■ **Problem requirements**: Go through the following data and transcribe exactly the stretch of lines from the one holding "right hip: (83, 186)" to the one holding "left hip: (331, 245)", both included.

(Items from a data source)

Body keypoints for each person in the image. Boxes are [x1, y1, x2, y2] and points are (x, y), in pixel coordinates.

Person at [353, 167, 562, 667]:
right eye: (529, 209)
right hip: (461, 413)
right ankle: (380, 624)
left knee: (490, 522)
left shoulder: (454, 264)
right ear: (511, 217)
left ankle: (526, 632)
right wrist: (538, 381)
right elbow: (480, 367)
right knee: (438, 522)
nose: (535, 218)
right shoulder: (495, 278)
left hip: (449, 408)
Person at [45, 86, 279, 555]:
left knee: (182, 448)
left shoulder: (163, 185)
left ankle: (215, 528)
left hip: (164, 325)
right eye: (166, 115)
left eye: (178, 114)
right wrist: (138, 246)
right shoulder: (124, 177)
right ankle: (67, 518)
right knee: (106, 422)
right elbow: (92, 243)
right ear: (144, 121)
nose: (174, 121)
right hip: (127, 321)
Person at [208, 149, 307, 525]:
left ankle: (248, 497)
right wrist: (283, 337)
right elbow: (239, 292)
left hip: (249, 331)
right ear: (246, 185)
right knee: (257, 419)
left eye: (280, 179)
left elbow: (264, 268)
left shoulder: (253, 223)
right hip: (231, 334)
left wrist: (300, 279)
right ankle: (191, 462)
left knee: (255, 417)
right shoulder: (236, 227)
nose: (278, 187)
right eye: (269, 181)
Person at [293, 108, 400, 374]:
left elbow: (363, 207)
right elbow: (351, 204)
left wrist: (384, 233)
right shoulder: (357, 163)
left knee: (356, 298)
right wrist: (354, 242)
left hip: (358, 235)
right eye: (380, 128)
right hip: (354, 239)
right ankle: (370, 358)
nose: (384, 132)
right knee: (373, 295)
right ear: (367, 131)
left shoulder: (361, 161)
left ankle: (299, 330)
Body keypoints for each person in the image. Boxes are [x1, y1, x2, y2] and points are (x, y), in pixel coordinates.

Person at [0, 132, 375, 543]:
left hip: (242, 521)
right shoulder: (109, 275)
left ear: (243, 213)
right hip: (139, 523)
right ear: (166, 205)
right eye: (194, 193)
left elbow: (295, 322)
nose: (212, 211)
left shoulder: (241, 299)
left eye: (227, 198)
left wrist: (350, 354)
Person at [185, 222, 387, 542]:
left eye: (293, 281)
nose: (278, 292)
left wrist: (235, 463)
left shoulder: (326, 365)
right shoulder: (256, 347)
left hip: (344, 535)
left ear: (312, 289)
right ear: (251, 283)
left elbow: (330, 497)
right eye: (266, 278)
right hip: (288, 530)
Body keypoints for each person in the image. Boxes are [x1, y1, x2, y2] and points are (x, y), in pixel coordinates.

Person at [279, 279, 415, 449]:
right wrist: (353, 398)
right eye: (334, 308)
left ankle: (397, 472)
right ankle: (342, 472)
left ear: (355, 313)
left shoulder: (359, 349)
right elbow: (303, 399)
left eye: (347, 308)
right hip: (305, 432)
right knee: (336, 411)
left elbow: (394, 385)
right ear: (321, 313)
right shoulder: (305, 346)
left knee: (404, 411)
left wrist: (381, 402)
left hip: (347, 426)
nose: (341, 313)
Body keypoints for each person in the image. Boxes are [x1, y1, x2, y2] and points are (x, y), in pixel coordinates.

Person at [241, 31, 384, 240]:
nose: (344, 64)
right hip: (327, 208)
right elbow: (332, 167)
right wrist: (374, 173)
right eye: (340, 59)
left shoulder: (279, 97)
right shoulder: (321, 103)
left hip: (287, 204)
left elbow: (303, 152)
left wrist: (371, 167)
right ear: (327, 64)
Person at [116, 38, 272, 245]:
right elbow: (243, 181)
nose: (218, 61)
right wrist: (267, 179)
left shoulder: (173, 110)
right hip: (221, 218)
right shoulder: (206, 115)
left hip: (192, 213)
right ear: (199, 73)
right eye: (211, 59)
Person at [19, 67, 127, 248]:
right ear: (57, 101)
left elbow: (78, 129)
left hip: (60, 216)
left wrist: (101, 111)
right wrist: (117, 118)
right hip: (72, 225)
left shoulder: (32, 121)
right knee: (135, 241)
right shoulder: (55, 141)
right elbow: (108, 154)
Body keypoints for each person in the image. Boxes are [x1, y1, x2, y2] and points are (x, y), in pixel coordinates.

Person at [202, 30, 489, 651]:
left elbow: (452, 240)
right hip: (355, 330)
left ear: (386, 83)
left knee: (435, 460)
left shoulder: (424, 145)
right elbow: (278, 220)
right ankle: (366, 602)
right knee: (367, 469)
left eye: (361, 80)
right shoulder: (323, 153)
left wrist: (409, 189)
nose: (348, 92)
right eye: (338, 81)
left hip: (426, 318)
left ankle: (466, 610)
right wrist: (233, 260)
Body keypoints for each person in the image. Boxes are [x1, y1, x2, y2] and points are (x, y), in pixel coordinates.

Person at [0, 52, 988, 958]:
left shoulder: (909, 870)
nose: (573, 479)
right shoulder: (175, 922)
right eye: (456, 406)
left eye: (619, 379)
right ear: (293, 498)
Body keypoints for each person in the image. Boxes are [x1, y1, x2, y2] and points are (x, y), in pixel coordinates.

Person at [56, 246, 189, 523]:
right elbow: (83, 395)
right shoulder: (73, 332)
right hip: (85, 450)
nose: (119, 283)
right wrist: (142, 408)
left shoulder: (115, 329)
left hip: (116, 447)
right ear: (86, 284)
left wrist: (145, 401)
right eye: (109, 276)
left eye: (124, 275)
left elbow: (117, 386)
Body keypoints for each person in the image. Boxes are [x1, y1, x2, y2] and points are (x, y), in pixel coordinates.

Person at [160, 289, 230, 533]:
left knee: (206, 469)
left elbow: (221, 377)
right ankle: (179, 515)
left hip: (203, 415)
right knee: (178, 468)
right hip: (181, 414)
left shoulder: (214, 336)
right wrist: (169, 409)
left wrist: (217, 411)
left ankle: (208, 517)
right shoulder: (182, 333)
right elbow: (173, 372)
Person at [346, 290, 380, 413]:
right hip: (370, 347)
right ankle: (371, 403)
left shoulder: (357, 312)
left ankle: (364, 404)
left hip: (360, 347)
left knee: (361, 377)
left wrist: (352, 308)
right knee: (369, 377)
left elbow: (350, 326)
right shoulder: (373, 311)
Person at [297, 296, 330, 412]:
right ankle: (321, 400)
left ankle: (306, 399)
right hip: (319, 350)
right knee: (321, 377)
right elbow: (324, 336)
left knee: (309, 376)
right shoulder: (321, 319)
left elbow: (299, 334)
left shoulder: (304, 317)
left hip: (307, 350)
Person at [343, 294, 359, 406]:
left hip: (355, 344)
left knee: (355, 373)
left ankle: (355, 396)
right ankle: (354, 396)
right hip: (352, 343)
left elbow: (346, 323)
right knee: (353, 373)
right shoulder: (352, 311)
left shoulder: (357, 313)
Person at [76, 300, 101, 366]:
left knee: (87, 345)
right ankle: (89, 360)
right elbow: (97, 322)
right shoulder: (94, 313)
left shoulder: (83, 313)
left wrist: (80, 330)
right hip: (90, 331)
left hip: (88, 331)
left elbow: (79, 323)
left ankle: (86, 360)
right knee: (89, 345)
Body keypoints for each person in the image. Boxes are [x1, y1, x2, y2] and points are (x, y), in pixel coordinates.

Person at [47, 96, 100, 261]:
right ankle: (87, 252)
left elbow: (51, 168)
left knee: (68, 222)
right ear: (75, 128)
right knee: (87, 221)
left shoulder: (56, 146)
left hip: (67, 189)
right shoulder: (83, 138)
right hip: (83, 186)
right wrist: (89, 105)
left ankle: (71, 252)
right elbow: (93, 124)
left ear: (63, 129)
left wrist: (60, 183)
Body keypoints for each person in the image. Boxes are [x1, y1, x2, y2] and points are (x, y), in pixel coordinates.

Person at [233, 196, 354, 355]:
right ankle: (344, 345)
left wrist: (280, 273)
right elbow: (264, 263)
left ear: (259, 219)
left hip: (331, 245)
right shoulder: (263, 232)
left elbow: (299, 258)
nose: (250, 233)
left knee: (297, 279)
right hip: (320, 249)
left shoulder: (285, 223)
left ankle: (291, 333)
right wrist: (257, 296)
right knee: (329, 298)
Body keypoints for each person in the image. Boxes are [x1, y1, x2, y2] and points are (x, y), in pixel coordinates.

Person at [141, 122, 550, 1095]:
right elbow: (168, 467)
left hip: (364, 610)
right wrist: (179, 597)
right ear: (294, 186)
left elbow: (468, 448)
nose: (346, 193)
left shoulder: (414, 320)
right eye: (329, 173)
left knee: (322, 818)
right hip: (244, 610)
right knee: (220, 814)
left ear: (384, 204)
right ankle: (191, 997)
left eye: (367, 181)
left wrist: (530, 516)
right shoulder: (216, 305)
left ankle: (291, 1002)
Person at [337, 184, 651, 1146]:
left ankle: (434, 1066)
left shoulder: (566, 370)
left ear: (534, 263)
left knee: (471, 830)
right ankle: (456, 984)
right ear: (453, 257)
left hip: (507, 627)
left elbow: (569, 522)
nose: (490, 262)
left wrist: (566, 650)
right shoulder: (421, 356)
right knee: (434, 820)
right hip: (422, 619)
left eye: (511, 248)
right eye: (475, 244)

■ **Reply to the task**:
right hip: (83, 186)
right wrist: (89, 105)
left ankle: (71, 252)
right elbow: (93, 124)
left ear: (63, 129)
left wrist: (60, 183)
Body keypoints for each person in the image. Boxes are [x1, y1, x2, y2] and points are (x, y), in pixel coordinates.

Person at [233, 196, 354, 355]:
right ankle: (344, 345)
left wrist: (280, 273)
right elbow: (264, 263)
left ear: (259, 219)
left hip: (331, 245)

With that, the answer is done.